Why buyers’ agents could be even more important in a buyers’ market

20 September 2022

By Katrina Creer

Just a year ago, desperate house-hunters were hiring buyers’ agents to help them secure property in one of the hottest markets Australia has ever seen.

But successive interest rate rises have seen a turn-around in conditions. An expected increase of listings over spring will not only bring more choice for buyers but – for the first time in a while - vendor discounting.

Few people would list their home on the market without the assistance of a sales agent, but when it comes to securing property most are happy to go it alone.

Buyer’s agents, however, can add tremendous value, even when conditions shift in favour of the purchaser.

Buying with confidence

Falling house prices are good news for those looking to buy, but the current market is making people extra cautious about price.

Latest figures from CoreLogic, show Sydney dwellings are now -7.4 percent below the record high which occurred in January 2022. With the Reserve Bank of Australia tipped to continue its current cycle of rate hikes there will be reluctance to pay top dollar.

Buyers’ Agent Michelle May said there is a lot of fear in the current market with properties listed without a price guide.

“We are seeing a lot of people register at an auction having followed the campaign but then being rendered unable to put their hand up because they are just so scared of overpaying,” said Ms May, who is a member of the REINSW’s Buyers’ Agent Chapter Committee.

“It is the complete opposite to what we were seeing six months ago where people were throwing everything at it. But in this kind of market, buyers’ agents can provide a lot of comfort about buying the right property at the right price.”  

Buying a property requires special skills

Purchasing a home is likely to be the most expensive transaction anyone will make in their lifetime; however, most will opt to do it on their own.

Ms May said some of her clients, particularly those with a business background, want to be involved in the negotiations. She believes a real estate transaction is not the same as a business transaction.

“The buyer is usually emotionally involved in the process and so are the vendor and agent, there are all these human elements,” she said. 

Buyers’ agents can provide their clients with non-emotional advice and ensure they don't succumb to pressure or sales tactics.

Levelling the playing field

It is not just about negotiating the best price - buyers' agents can save their client time and stress.

Michael Ossitt, Director of STRAND Property Group, likened buyers’ agents to a ‘personal shopper’ for finding the right property.

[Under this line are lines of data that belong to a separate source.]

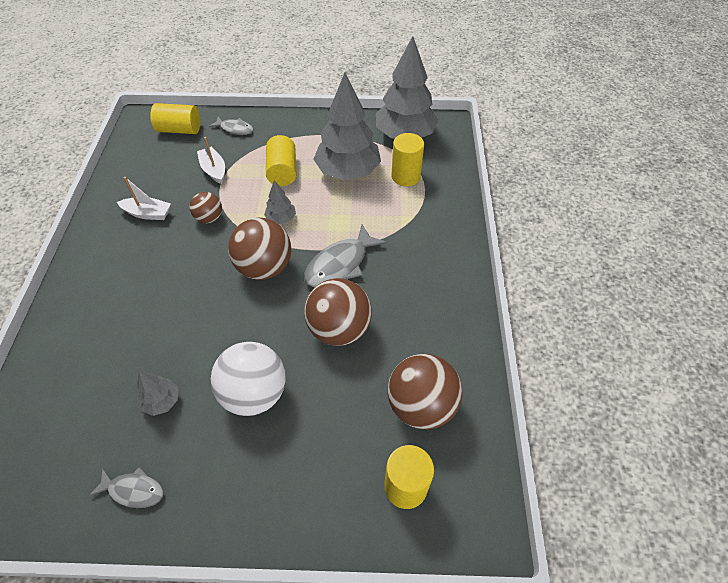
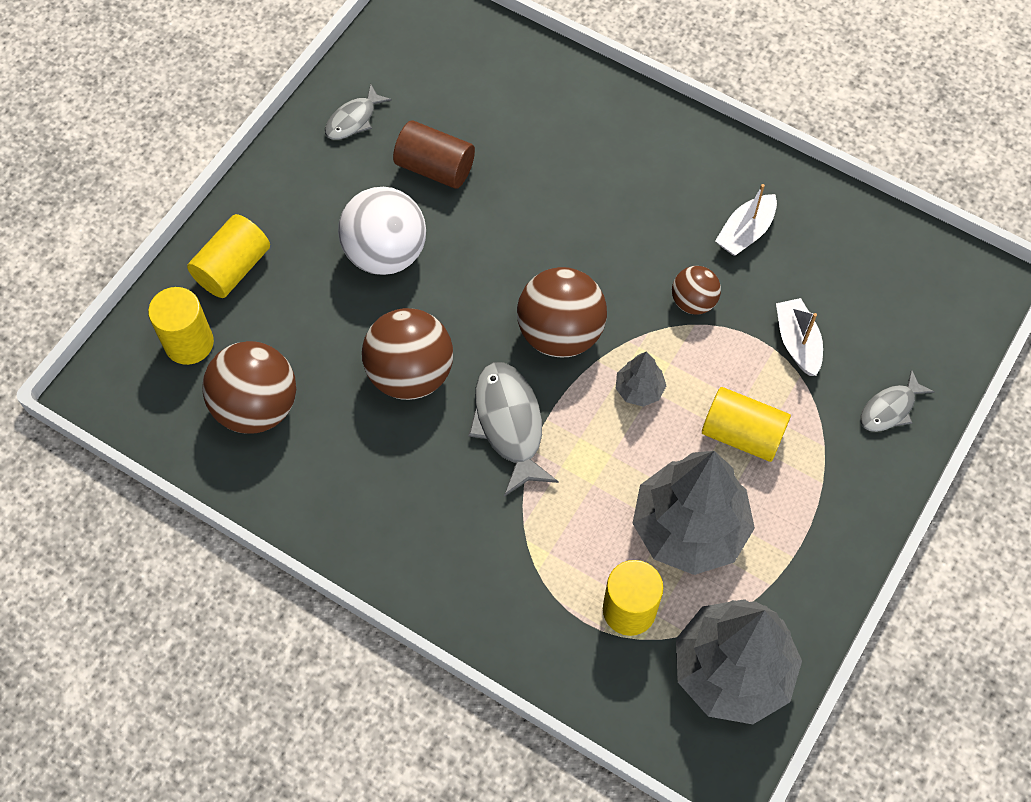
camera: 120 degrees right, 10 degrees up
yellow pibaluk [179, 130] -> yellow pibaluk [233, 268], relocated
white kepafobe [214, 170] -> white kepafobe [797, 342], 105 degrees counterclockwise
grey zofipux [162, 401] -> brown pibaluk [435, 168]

Just as a seller has their sales agent, the buyer also has an experienced professional in their corner guiding them from start to finish.  

They can advise on a property that may not only suit their needs now but also in the future.

“Ultimately it is going to give them a better outcome than doing it by themselves,” said Mr Ossit, who is Deputy Chair of the REINSW’s Buyers’ Agents Chapter Committee.

“People are not experienced in what makes a good property and they can make an extremely costly mistake by buying the wrong property. We might see a vision or opportunity which will save them money in the future.

Building the right relationship

Working together offers advantages for both selling and buying agents. Mr Ossitt has noticed a shift in attitude towards his industry, particularly from the larger agencies.

“I will negotiate hard for my client to get the best price, but I also try to make the sales agent's job as easy as possible,” he said.

“This includes communicating well, sorting out the signing of contracts and deposit transfers and all that kind of thing so they don’t have to chase it – so we are doing part of their job for them.”

Sales agents will reach out to buyers’ agents as they know they have active and genuine purchasers. They are often the first port of call when listing a home off-market or before its official launch. This is becoming common in the current market where vendors may feel nervous about a full-scale campaign.

“This adds to our value proposition - we get more access to properties than people would on their own because they don’t have the same relationship with agents,” Mr Ossitt said.

Knowing the market

Buyer’s agents are able to have franker conversations with selling agents and gain an understanding of the vendor’s motivation.

Importantly, they know the market. Ms May said buyers’ agents want to ensure their client purchases a quality home that will give them more options when they want to sell.

“We want them to buy a property that will not only work for them as a family home or investment but will achieve above any median price growth in the suburb,” Ms May said.